Bougouneau has maintained his innocence, and told Gomez at his sentencing that “I didn’t do what they said I did.” But Prosecutor Meredith Edwards told the judge that “the defendant’s greed prevented a number of people from getting that money” and his actions “did cause a hardship on a number of people.”
Prior to his arrest, Bougouneau had been hailed as a hero when he was shot in December 2013 while pursuing a man who had shot his fellow Ranger American guard and ran off with a bag containing $30,000 cash that they were transporting in Lockhart Gardens.
“It is unfortunate that the arc of time brings you to this position,” Gomez said at Bougouneau’s sentencing.
Meanwhile, the reaction to Bougouneau’s appeal failure was largely sympathetic.

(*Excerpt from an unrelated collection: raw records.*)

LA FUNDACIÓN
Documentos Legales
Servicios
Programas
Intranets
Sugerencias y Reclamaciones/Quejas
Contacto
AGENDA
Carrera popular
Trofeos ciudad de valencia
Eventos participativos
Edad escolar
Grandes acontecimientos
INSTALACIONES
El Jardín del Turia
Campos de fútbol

“Damn the temptation to steal must have overruled his common sense,” Lee Questel said on St. Thomas. “So he should have listened to his heart and said: ‘Damn, I can’t get away with this,’ But man, his eyes grew too big and he let greed take over his mind and heart, Let this be a lesson to all who are reading this, And no matter what hardships he was have having if he was, I am sure his company or a friend would have helped him. Never be ashamed to ask for help, Now his life is ruined with a major felony charge, And that’s gonna be a millstone around his neck for life because it’s going to almost impossible to get a job with that kind of felony, a drug dealer can get work but a thief nobody will want to hire him. I say I hope he learned his lesson and turn to God for with God all things are possible.”